Aim of the exercise: Retype exactly the lines of the listing below from the one with "html: <h2>Current LinkedIn" through the last, both included, and leave every picture out.

Available data:
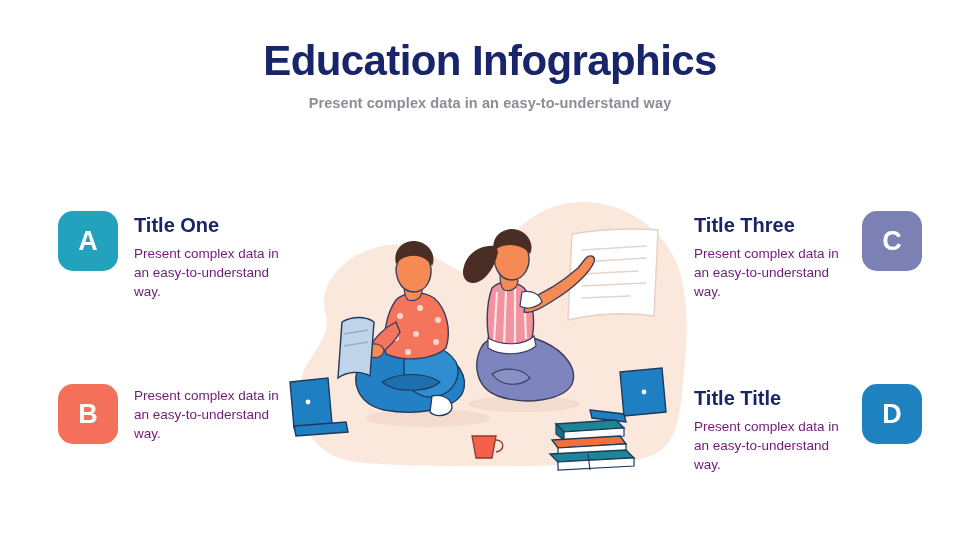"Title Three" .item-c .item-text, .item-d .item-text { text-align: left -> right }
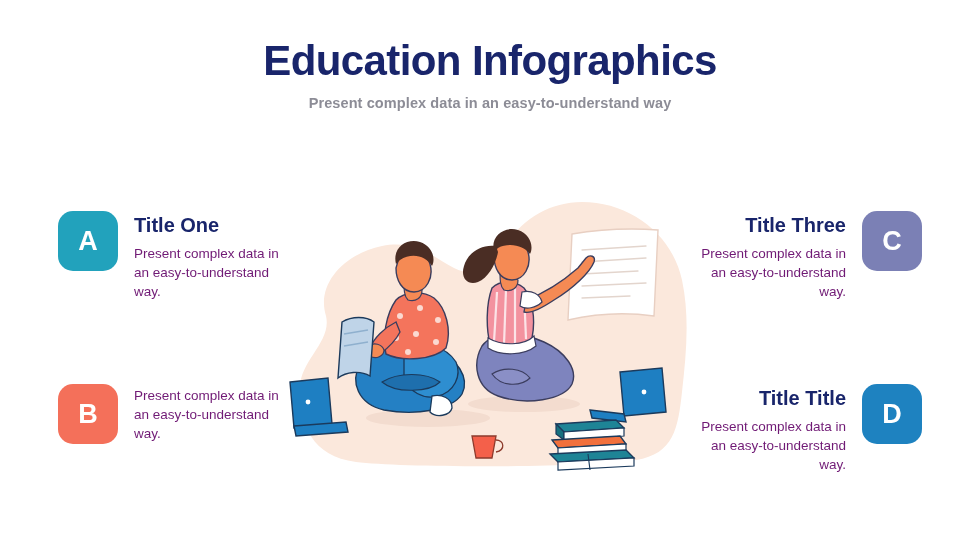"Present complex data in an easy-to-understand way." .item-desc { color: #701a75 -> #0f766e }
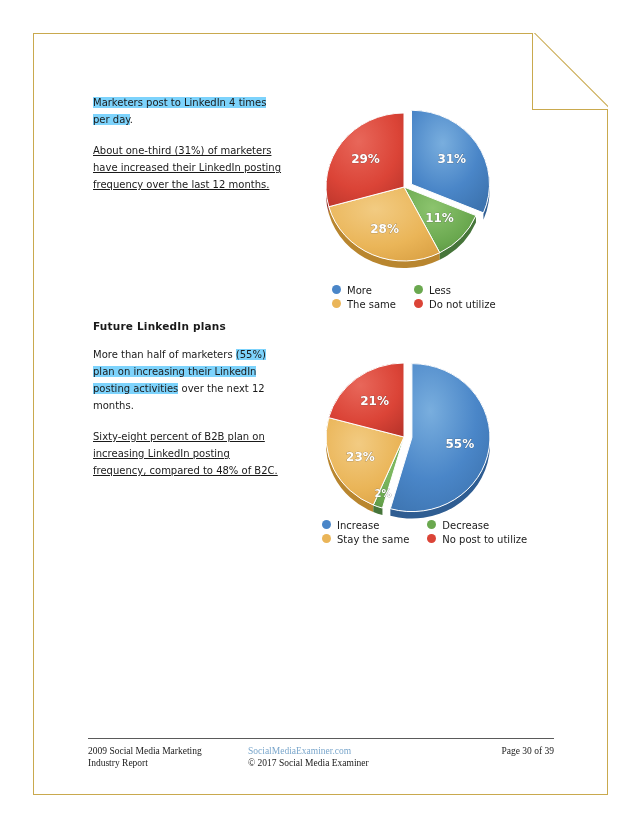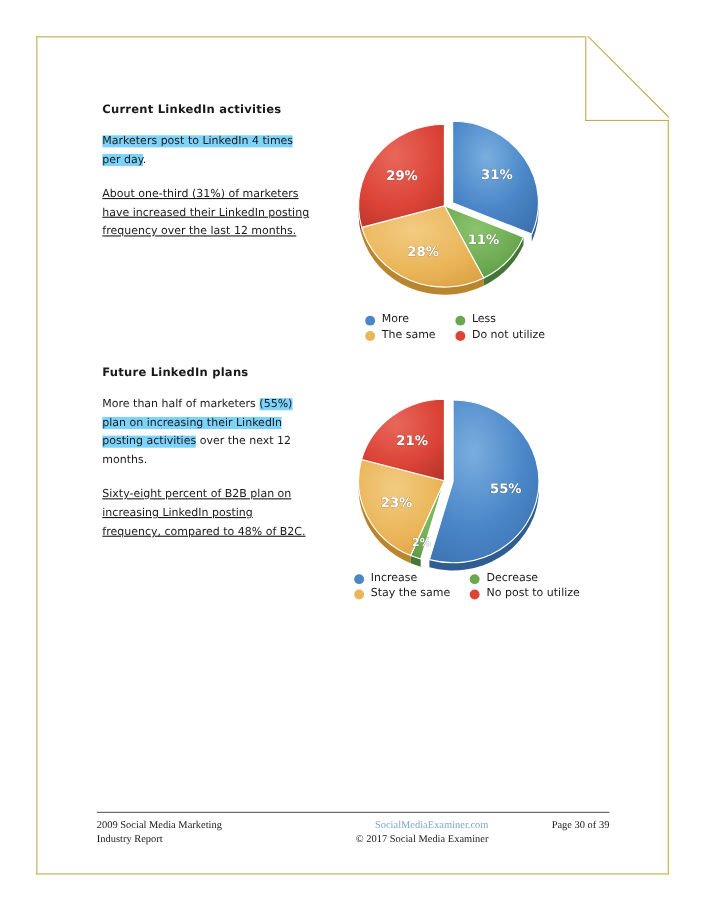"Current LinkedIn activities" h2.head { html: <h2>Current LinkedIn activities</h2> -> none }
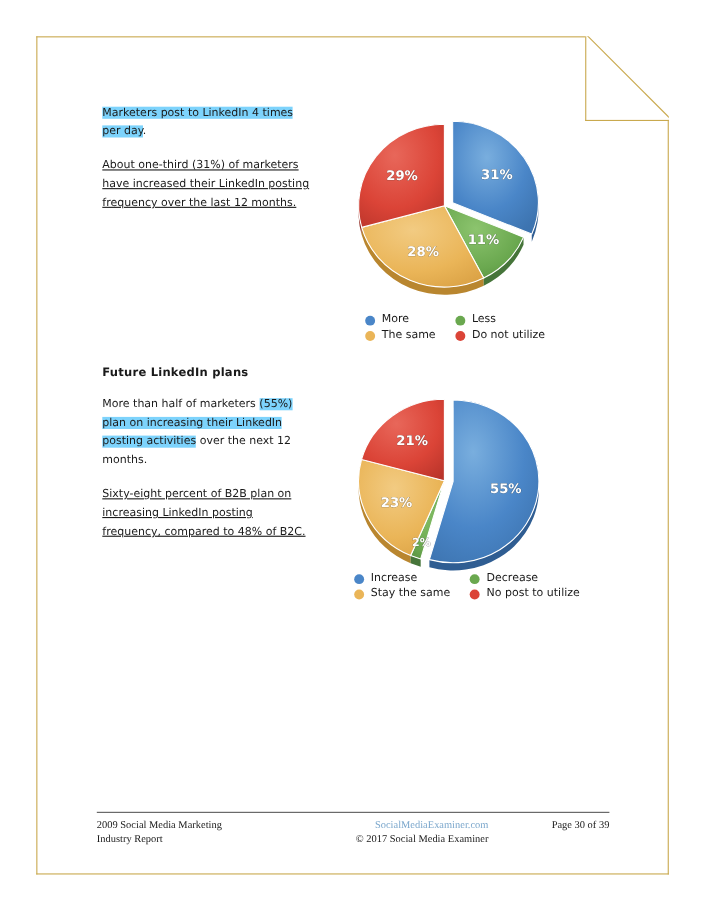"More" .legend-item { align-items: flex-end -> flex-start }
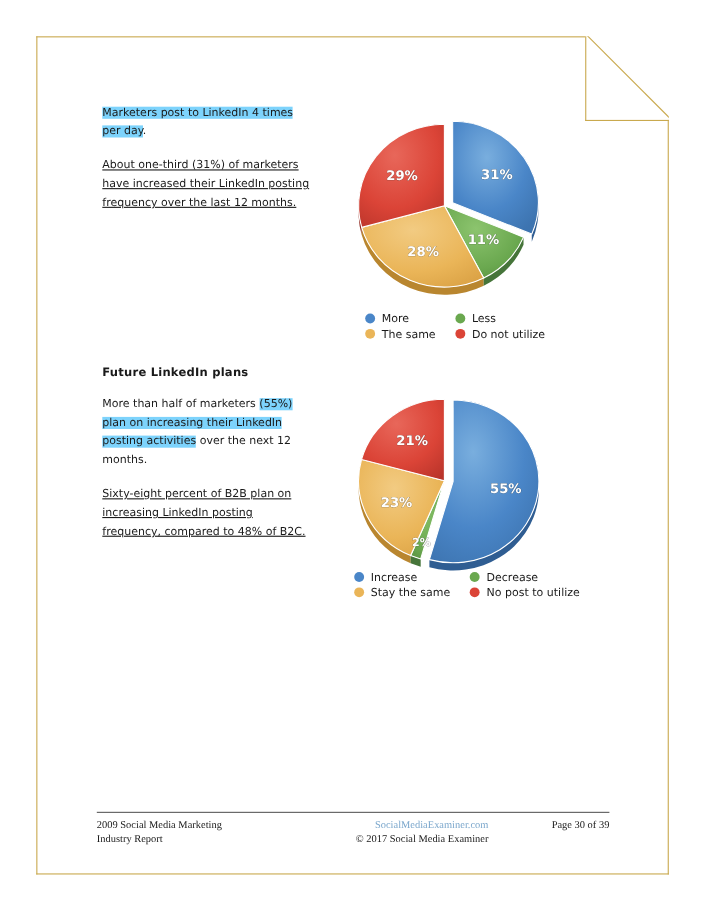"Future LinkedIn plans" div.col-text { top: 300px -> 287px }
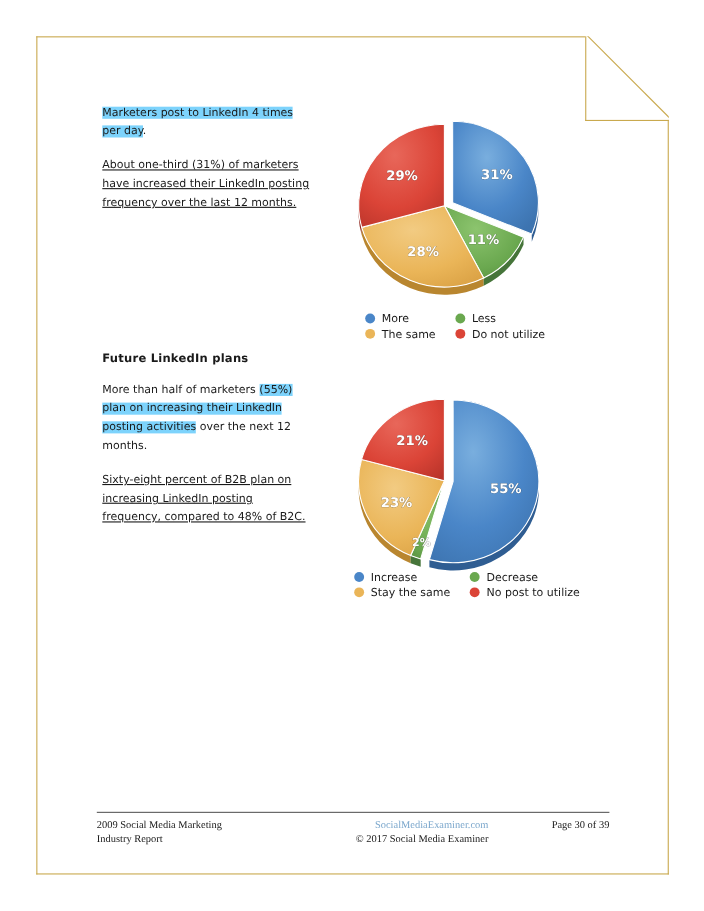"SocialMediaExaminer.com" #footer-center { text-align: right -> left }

Response:
"Current LinkedIn activities" h2.head { html: <h2>Current LinkedIn activities</h2> -> none }
"More" .legend-item { align-items: flex-end -> flex-start }
"Future LinkedIn plans" div.col-text { top: 300px -> 287px }
"SocialMediaExaminer.com" #footer-center { text-align: right -> left }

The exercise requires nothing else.